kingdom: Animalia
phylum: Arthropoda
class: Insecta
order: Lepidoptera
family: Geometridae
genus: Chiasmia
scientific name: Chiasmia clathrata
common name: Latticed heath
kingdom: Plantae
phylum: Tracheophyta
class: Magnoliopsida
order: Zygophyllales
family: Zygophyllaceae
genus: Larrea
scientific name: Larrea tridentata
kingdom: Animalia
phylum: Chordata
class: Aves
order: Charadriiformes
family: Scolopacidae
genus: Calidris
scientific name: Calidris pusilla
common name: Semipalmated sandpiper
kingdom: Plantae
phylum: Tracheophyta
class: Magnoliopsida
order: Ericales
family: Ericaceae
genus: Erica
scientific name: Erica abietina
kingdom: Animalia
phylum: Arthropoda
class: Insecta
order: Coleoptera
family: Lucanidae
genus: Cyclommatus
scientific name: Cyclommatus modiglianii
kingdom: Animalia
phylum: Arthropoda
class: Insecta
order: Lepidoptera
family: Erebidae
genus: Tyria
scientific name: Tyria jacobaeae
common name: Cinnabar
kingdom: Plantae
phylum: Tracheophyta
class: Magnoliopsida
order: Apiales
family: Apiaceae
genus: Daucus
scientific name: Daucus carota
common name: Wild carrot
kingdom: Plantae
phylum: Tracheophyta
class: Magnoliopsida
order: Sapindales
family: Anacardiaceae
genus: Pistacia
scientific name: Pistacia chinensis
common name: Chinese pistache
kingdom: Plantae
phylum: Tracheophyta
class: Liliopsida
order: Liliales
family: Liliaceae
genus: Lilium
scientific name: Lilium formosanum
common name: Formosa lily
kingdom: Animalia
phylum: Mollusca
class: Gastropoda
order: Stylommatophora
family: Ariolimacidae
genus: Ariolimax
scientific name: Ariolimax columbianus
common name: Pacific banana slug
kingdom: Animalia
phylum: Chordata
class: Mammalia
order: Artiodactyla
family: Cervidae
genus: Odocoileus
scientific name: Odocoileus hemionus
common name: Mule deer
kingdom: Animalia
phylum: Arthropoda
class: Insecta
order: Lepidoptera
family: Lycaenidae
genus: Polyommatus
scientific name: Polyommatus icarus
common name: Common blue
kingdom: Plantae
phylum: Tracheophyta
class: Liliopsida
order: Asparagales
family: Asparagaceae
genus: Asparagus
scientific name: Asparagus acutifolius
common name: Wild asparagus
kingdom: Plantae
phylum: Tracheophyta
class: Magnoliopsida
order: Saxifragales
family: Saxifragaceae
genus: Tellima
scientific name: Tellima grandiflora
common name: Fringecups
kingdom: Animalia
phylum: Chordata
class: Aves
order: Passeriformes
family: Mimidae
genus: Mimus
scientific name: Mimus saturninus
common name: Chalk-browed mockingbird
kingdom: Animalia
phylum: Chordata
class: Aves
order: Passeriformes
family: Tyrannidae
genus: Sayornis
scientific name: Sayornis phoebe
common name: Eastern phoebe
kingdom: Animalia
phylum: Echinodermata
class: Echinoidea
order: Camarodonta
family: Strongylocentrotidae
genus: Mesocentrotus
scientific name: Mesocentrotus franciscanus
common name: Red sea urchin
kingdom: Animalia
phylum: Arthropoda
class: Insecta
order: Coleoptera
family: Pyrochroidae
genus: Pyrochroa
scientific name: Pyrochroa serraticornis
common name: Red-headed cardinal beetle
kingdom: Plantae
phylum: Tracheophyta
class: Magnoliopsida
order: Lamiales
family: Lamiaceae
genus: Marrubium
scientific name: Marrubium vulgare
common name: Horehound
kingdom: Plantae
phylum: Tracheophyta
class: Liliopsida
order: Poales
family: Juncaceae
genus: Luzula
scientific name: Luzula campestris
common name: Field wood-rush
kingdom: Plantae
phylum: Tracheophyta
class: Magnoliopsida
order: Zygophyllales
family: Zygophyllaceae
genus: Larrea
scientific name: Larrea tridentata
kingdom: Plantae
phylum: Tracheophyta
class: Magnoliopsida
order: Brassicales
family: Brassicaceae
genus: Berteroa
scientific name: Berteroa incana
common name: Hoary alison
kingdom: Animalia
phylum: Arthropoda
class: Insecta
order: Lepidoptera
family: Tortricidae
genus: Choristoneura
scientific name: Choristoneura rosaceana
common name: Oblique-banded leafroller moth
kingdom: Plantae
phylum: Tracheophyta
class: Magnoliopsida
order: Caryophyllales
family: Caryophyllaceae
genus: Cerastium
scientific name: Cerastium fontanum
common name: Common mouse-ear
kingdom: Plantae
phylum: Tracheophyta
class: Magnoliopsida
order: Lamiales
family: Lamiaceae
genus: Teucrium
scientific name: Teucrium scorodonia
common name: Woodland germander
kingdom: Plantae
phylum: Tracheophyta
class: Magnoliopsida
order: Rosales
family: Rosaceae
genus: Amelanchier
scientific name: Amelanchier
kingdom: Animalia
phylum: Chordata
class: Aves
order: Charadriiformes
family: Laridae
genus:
+-------+
• [STATED PROBLEM]:
Reproduce every line of the rows above verbatim, without altering anything.

• [CORRECT RESULT]:
kingdom: Animalia
phylum: Arthropoda
class: Insecta
order: Lepidoptera
family: Geometridae
genus: Chiasmia
scientific name: Chiasmia clathrata
common name: Latticed heath
kingdom: Plantae
phylum: Tracheophyta
class: Magnoliopsida
order: Zygophyllales
family: Zygophyllaceae
genus: Larrea
scientific name: Larrea tridentata
kingdom: Animalia
phylum: Chordata
class: Aves
order: Charadriiformes
family: Scolopacidae
genus: Calidris
scientific name: Calidris pusilla
common name: Semipalmated sandpiper
kingdom: Plantae
phylum: Tracheophyta
class: Magnoliopsida
order: Ericales
family: Ericaceae
genus: Erica
scientific name: Erica abietina
kingdom: Animalia
phylum: Arthropoda
class: Insecta
order: Coleoptera
family: Lucanidae
genus: Cyclommatus
scientific name: Cyclommatus modiglianii
kingdom: Animalia
phylum: Arthropoda
class: Insecta
order: Lepidoptera
family: Erebidae
genus: Tyria
scientific name: Tyria jacobaeae
common name: Cinnabar
kingdom: Plantae
phylum: Tracheophyta
class: Magnoliopsida
order: Apiales
family: Apiaceae
genus: Daucus
scientific name: Daucus carota
common name: Wild carrot
kingdom: Plantae
phylum: Tracheophyta
class: Magnoliopsida
order: Sapindales
family: Anacardiaceae
genus: Pistacia
scientific name: Pistacia chinensis
common name: Chinese pistache
kingdom: Plantae
phylum: Tracheophyta
class: Liliopsida
order: Liliales
family: Liliaceae
genus: Lilium
scientific name: Lilium formosanum
common name: Formosa lily
kingdom: Animalia
phylum: Mollusca
class: Gastropoda
order: Stylommatophora
family: Ariolimacidae
genus: Ariolimax
scientific name: Ariolimax columbianus
common name: Pacific banana slug
kingdom: Animalia
phylum: Chordata
class: Mammalia
order: Artiodactyla
family: Cervidae
genus: Odocoileus
scientific name: Odocoileus hemionus
common name: Mule deer
kingdom: Animalia
phylum: Arthropoda
class: Insecta
order: Lepidoptera
family: Lycaenidae
genus: Polyommatus
scientific name: Polyommatus icarus
common name: Common blue
kingdom: Plantae
phylum: Tracheophyta
class: Liliopsida
order: Asparagales
family: Asparagaceae
genus: Asparagus
scientific name: Asparagus acutifolius
common name: Wild asparagus
kingdom: Plantae
phylum: Tracheophyta
class: Magnoliopsida
order: Saxifragales
family: Saxifragaceae
genus: Tellima
scientific name: Tellima grandiflora
common name: Fringecups
kingdom: Animalia
phylum: Chordata
class: Aves
order: Passeriformes
family: Mimidae
genus: Mimus
scientific name: Mimus saturninus
common name: Chalk-browed mockingbird
kingdom: Animalia
phylum: Chordata
class: Aves
order: Passeriformes
family: Tyrannidae
genus: Sayornis
scientific name: Sayornis phoebe
common name: Eastern phoebe
kingdom: Animalia
phylum: Echinodermata
class: Echinoidea
order: Camarodonta
family: Strongylocentrotidae
genus: Mesocentrotus
scientific name: Mesocentrotus franciscanus
common name: Red sea urchin
kingdom: Animalia
phylum: Arthropoda
class: Insecta
order: Coleoptera
family: Pyrochroidae
genus: Pyrochroa
scientific name: Pyrochroa serraticornis
common name: Red-headed cardinal beetle
kingdom: Plantae
phylum: Tracheophyta
class: Magnoliopsida
order: Lamiales
family: Lamiaceae
genus: Marrubium
scientific name: Marrubium vulgare
common name: Horehound
kingdom: Plantae
phylum: Tracheophyta
class: Liliopsida
order: Poales
family: Juncaceae
genus: Luzula
scientific name: Luzula campestris
common name: Field wood-rush
kingdom: Plantae
phylum: Tracheophyta
class: Magnoliopsida
order: Zygophyllales
family: Zygophyllaceae
genus: Larrea
scientific name: Larrea tridentata
kingdom: Plantae
phylum: Tracheophyta
class: Magnoliopsida
order: Brassicales
family: Brassicaceae
genus: Berteroa
scientific name: Berteroa incana
common name: Hoary alison
kingdom: Animalia
phylum: Arthropoda
class: Insecta
order: Lepidoptera
family: Tortricidae
genus: Choristoneura
scientific name: Choristoneura rosaceana
common name: Oblique-banded leafroller moth
kingdom: Plantae
phylum: Tracheophyta
class: Magnoliopsida
order: Caryophyllales
family: Caryophyllaceae
genus: Cerastium
scientific name: Cerastium fontanum
common name: Common mouse-ear
kingdom: Plantae
phylum: Tracheophyta
class: Magnoliopsida
order: Lamiales
family: Lamiaceae
genus: Teucrium
scientific name: Teucrium scorodonia
common name: Woodland germander
kingdom: Plantae
phylum: Tracheophyta
class: Magnoliopsida
order: Rosales
family: Rosaceae
genus: Amelanchier
scientific name: Amelanchier
kingdom: Animalia
phylum: Chordata
class: Aves
order: Charadriiformes
family: Laridae
genus:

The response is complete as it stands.